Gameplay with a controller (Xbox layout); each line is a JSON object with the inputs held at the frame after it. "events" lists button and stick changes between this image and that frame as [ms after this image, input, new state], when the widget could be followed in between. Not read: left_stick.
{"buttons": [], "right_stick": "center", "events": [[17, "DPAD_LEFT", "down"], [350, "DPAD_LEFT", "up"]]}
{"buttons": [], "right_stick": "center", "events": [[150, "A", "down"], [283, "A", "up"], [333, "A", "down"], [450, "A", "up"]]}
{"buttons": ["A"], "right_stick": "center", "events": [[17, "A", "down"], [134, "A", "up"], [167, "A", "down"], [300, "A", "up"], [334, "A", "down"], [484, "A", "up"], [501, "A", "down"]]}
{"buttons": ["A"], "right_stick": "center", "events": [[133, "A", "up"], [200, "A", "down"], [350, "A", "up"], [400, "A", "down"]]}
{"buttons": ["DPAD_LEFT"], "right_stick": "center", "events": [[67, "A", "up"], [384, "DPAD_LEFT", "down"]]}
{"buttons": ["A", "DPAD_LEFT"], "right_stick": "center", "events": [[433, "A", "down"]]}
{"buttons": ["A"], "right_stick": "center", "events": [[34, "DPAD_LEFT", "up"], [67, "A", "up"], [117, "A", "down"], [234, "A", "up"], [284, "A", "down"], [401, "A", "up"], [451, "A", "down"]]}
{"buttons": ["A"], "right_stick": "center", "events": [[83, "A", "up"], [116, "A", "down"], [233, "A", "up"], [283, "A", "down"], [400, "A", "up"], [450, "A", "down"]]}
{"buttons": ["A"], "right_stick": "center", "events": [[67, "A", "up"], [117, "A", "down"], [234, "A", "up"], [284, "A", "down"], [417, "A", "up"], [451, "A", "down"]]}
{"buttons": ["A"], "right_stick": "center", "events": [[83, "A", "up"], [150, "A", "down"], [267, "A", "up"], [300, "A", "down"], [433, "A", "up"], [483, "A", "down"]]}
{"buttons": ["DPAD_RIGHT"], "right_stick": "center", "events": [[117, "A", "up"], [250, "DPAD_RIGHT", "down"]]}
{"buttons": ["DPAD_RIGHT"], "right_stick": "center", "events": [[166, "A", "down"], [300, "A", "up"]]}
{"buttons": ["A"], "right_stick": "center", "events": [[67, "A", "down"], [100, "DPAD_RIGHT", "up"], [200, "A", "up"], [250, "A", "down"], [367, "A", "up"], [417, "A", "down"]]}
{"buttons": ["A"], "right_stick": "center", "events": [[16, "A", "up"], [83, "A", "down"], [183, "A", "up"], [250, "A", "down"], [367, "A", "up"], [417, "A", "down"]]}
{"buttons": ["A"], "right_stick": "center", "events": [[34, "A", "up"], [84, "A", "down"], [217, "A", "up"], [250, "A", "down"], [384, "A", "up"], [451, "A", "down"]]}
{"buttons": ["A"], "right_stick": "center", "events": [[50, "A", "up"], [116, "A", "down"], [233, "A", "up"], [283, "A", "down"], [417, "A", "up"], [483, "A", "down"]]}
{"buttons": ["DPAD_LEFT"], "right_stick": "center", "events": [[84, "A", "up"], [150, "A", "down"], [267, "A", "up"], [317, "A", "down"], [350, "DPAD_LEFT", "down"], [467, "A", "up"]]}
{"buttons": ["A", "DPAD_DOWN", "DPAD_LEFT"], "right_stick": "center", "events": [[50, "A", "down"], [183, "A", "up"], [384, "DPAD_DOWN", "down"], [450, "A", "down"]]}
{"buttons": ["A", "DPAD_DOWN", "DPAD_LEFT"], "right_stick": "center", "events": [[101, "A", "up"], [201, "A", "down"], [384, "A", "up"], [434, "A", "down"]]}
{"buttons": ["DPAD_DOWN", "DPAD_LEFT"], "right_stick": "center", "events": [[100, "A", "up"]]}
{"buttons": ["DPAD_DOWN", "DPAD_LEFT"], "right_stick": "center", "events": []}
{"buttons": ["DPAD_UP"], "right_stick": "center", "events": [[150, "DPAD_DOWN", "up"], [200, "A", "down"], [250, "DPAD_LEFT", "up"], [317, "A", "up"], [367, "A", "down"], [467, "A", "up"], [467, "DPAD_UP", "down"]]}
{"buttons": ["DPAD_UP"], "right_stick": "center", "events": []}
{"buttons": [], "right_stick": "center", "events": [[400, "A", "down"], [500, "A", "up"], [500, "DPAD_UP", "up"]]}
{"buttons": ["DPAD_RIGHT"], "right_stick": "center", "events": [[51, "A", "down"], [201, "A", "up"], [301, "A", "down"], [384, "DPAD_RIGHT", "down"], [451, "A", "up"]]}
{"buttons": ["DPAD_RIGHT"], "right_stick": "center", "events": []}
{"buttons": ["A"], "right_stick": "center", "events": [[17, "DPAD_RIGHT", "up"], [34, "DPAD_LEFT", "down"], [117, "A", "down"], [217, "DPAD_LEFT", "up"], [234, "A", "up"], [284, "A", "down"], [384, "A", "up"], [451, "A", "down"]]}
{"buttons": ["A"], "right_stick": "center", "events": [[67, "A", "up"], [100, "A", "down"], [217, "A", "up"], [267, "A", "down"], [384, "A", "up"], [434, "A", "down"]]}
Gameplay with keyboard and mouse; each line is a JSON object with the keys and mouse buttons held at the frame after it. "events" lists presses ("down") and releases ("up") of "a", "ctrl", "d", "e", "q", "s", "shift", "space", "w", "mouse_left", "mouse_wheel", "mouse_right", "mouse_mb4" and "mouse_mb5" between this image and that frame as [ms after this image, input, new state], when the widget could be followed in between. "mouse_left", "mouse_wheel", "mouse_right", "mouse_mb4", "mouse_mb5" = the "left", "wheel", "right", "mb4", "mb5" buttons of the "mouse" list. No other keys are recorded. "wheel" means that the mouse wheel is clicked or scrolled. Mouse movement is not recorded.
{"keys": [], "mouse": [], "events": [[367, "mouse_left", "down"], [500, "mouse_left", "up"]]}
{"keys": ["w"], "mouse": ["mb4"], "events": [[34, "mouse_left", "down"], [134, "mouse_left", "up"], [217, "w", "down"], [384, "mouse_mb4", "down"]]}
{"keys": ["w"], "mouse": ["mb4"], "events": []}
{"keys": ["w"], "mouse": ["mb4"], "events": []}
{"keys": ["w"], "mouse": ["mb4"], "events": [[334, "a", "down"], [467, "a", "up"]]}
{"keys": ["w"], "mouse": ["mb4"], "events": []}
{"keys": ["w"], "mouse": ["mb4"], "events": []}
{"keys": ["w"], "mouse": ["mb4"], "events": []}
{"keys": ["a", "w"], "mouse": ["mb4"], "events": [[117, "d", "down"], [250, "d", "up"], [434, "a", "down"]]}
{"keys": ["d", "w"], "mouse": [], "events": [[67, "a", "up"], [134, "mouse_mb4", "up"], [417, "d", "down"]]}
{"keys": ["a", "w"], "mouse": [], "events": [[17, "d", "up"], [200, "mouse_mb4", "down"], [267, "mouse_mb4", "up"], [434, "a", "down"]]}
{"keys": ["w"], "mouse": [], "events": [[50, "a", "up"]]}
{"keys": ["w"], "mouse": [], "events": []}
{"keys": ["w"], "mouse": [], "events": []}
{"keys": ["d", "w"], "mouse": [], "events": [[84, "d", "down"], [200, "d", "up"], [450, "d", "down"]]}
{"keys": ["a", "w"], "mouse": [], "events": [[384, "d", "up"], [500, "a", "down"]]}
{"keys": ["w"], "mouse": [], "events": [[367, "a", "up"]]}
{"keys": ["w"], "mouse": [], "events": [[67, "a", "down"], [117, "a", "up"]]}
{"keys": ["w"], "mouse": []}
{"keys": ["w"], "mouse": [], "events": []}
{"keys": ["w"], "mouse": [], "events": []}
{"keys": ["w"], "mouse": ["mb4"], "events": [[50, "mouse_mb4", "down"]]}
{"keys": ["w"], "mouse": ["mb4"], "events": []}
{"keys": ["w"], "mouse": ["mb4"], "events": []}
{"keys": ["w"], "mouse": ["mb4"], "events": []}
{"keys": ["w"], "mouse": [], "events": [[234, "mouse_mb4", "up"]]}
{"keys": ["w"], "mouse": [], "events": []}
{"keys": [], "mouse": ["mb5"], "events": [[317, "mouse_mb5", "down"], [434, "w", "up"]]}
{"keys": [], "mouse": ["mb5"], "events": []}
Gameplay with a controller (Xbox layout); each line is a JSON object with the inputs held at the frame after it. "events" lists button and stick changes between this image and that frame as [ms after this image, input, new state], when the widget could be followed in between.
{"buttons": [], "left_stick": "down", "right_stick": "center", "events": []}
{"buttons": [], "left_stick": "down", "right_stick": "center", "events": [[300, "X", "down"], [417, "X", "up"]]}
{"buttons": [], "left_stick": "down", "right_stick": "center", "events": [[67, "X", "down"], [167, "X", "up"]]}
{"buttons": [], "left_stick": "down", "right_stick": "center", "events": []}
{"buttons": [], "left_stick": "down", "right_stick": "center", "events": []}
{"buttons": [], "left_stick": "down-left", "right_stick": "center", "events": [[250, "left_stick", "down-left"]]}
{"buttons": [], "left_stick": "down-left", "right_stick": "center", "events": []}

------------------------------------------------------------

- [EXERCISE INSTRUCTIONS]:
Go through the listing above and locate each line that holds the word "when". Copy those lines.

- [TASK OUTPUT]:
Gameplay with a controller (Xbox layout); each line is a JSON object with the inputs held at the frame after it. "events" lists button and stick changes between this image and that frame as [ms after this image, input, new state], when the widget could be followed in between. Not read: left_stick.
Gameplay with keyboard and mouse; each line is a JSON object with the keys and mouse buttons held at the frame after it. "events" lists presses ("down") and releases ("up") of "a", "ctrl", "d", "e", "q", "s", "shift", "space", "w", "mouse_left", "mouse_wheel", "mouse_right", "mouse_mb4" and "mouse_mb5" between this image and that frame as [ms after this image, input, new state], when the widget could be followed in between. "mouse_left", "mouse_wheel", "mouse_right", "mouse_mb4", "mouse_mb5" = the "left", "wheel", "right", "mb4", "mb5" buttons of the "mouse" list. No other keys are recorded. "wheel" means that the mouse wheel is clicked or scrolled. Mouse movement is not recorded.
Gameplay with a controller (Xbox layout); each line is a JSON object with the inputs held at the frame after it. "events" lists button and stick changes between this image and that frame as [ms after this image, input, new state], when the widget could be followed in between.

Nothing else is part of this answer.